Civil District Court 165 Judge Ursula A. Hall (IN) up for re-election in 2024. Judge Hall earned a Bachelor's degree from Wellesley College, going on to earn a J.D. from the South Texas College of Law. She has served as an associate municipal judge for the City of Houston since 2005. She previously worked in a large law firm and also opened her own law office.
Criminal District Court 174 Judge Hazel B. Jones (IN) up for re-election in 2024. Judge Jones received her undergraduate degree from University of Texas and her J.D. from Howard University Law School. She served as the judge for Texas District 338 from 2008 until 2012. She had previously worked as an assistant district attorney for Harris County, as a special assistant United States attorney, and in private practice.

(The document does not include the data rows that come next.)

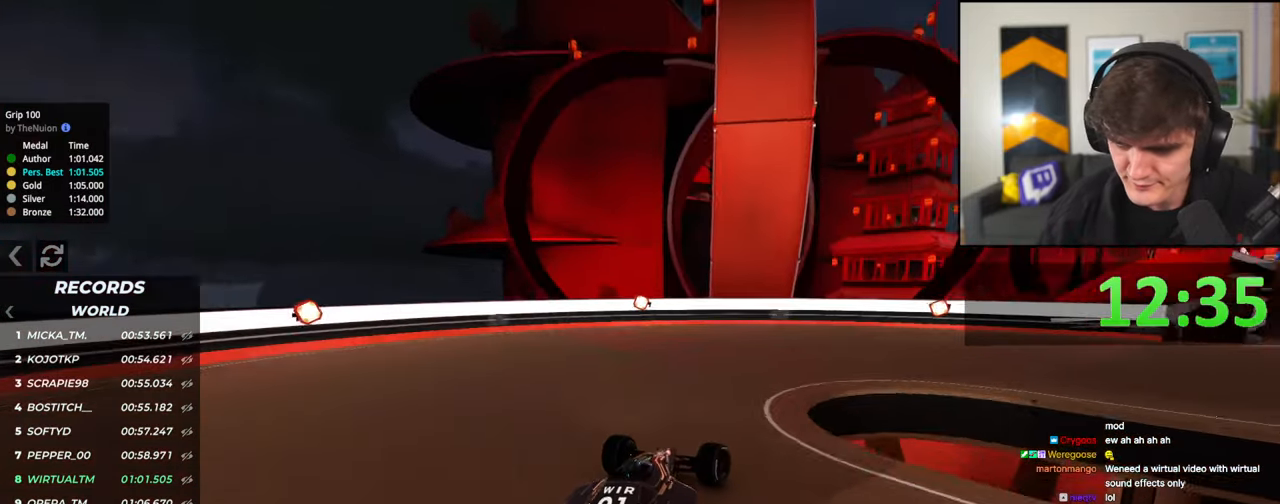
{"keys": ["right", "up"], "events": [[50, "right", "down"]]}
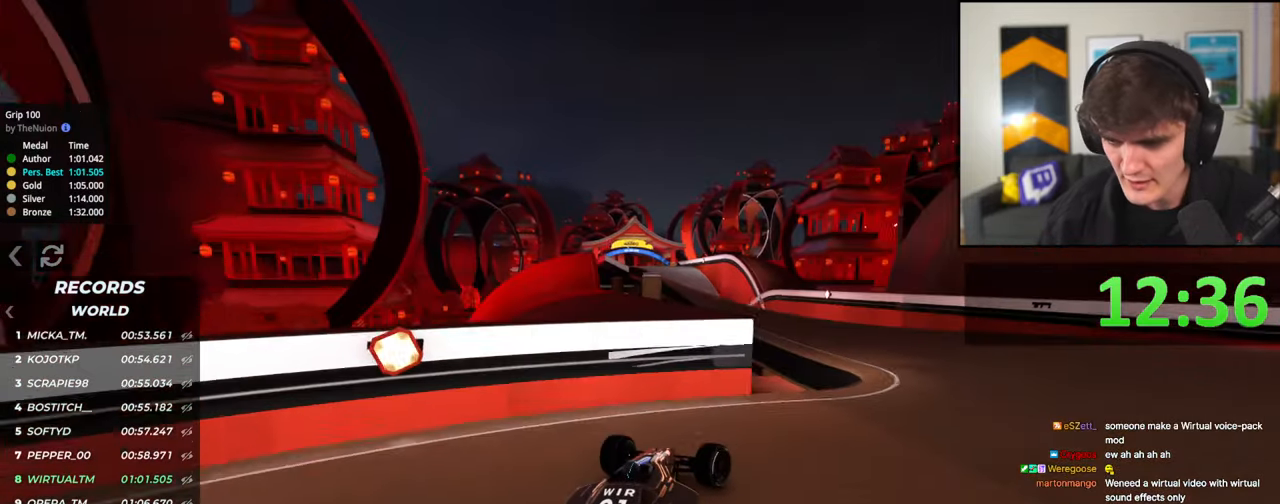
{"keys": ["left", "up"], "events": [[167, "left", "down"], [167, "right", "up"], [350, "left", "up"], [400, "left", "down"]]}
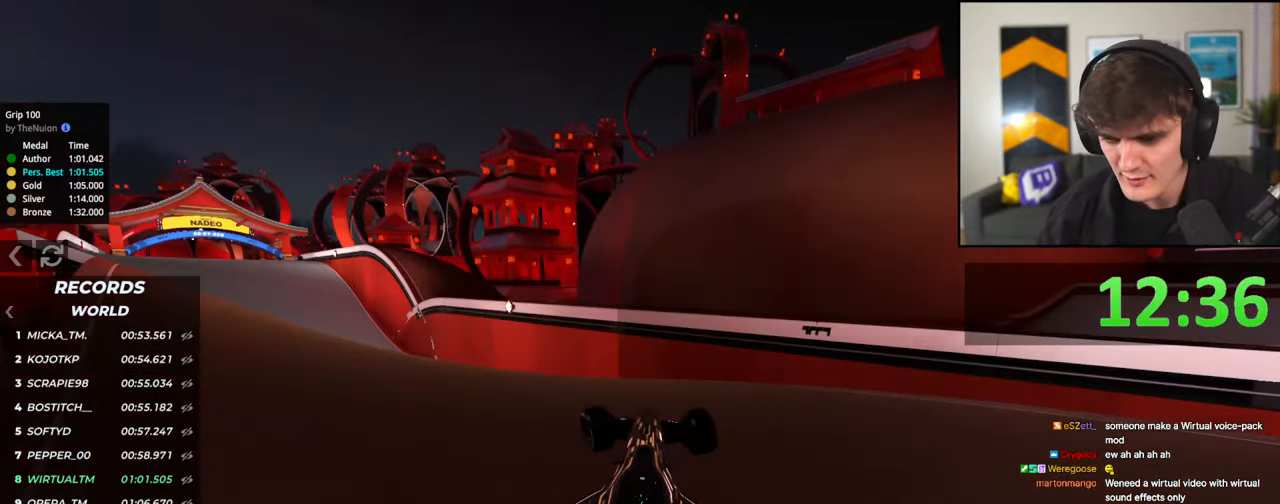
{"keys": ["up"], "events": [[83, "left", "up"]]}
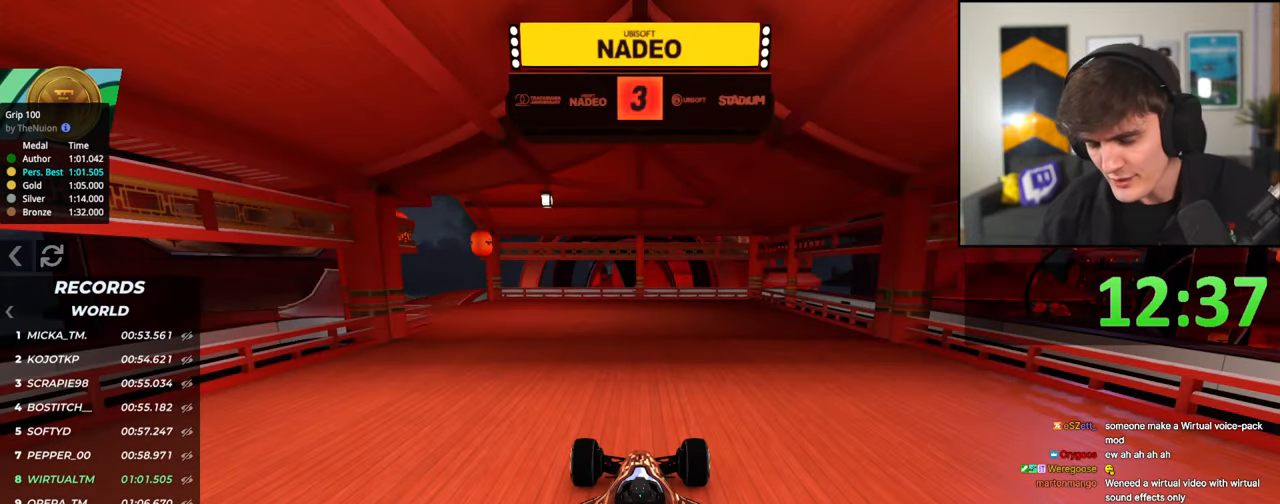
{"keys": ["up"], "events": []}
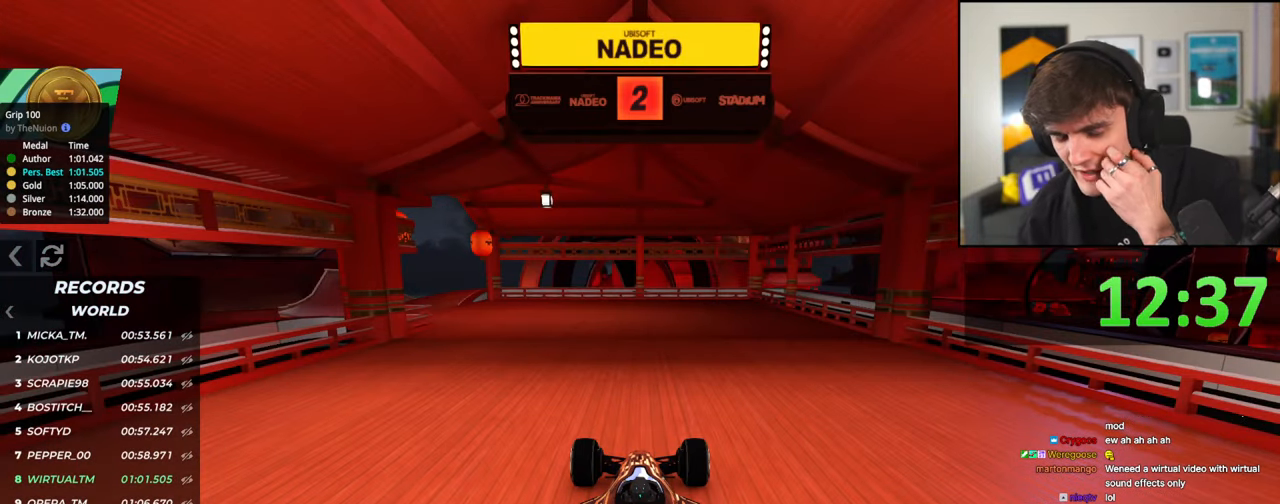
{"keys": ["up"], "events": []}
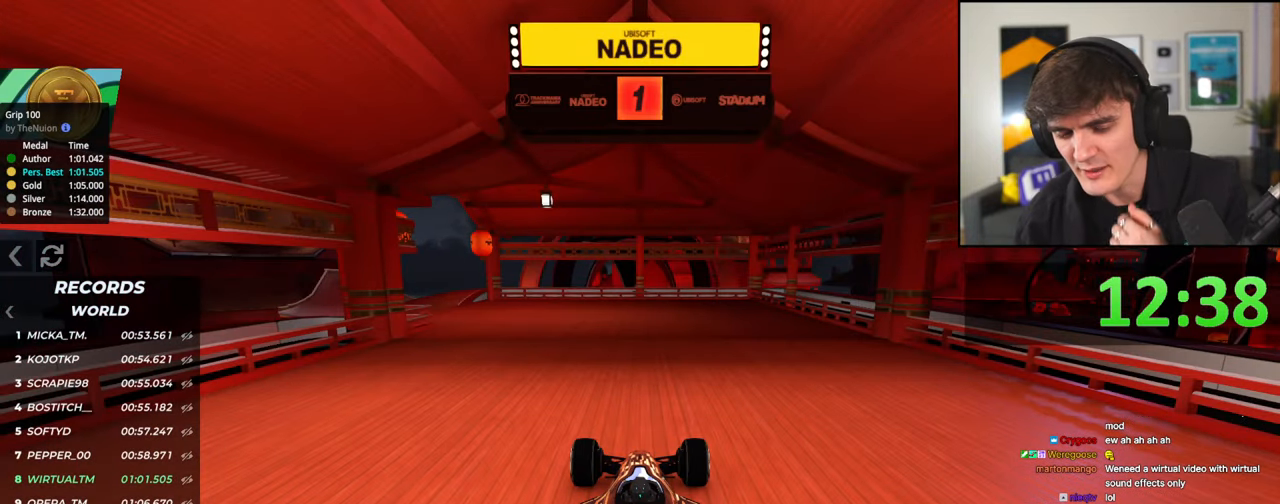
{"keys": ["up"], "events": []}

Criminal District Court 176 Judge Nikita V. Harmon (IN) up for re-election in 2024. Judge Harmon earned a B.B.A. from Texas Southern University in 1983. She received her J.D. from the Thurgood Marshall School of Law in 1990. She was admitted to the State Bar of Texas that same year. Harmon served for 14 years as an associate municipal judge in the City of Houston. At the time of her election, she managed a private law practice, specializing in family law and criminal defense.
Criminal District Court 177 Judge Robert Johnson, Jr. (IN) up for re-election in 2026.
Judge Johnson graduated from Sharpstown High School. He earned a bachelor's degree in business and commerce from the University of Houston in 1990 and a J.D. from Texas Southern University Thurgood Marshall School of Law in 2001. His career experience includes founding a law practice and working in criminal defense.
Criminal District Court 178 Judge Kelli D. Johnson (IN) up for re-election in 2024. Judge Johnson attended Texas Christian University and the University of Salamanca in Spain for her bachelor's degree. She received her J.D. from South Texas College of Law. She has served as an assistant district attorney since 1999.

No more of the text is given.